Keep knocking them out


----------



## cwebs (May 14, 2014)

I can tell you that it is comforting to build an instrument. I built a F5 Mandolin after carpal tunnel stopped me from playing bluegrass 5 string banjo. Making the jigs, fixtures and special tools can double the time building the first one. 
Nice job on the violin. Did you tap tune the F holes? 

I would post some pictures but don't want to hijack the thread. Carl


----------



## dnalot (May 14, 2014)

Did someone say "Spruce", here is a link to a supplier of spruce and 4130 steel in sheet metal strips. Both are very handy for modeling.

Mark T

http://www.aircraftspruce.com/catalog/mepages/4130strips.php


----------



## don-tucker (May 17, 2014)

replicant said:


> Hi Don,
> 
> I bought your 2007 fiddle on ebay
> 
> ...




Im so pleased,i would love to hear it,better still see it being played
Don


Sent from my iPad using Model Engines


----------



## RonGinger (May 17, 2014)

This is an interesting old thread. Before I got into metalworking I did a lot of wood work, and built 3 mountain dulcimers and one hammered dulcimer. I never did get any good at playing either of them. Back when I  was traveling a lot on business I made a mountain dulcimer scaled to fit on the diagonal of  my suitcase. I took it with me to Australia and Japan on one trip. It was a nice break at night to sit and play, but it really didnt sound to good, since it was about 1/3 of the normal length.

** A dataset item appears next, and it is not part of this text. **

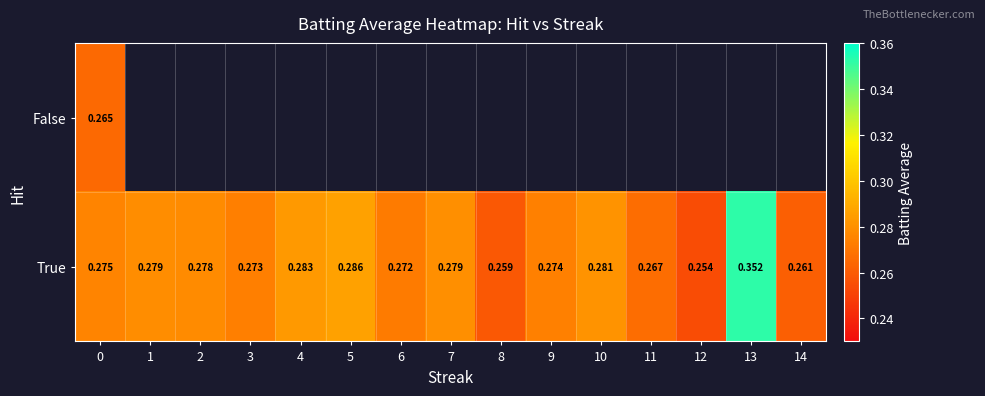

Which has a higher value, 11 or 2?

2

Someone back a few notes thought the hammered dulcimer was a native Appalachian instrument- that is not correct- there are variants of it in almost all countries, going back for centuries. An interesting note- it was Henry Fords favorite instrument and in the Ford museum there is (or was when I was last there) a whole room full of them that he collected.


----------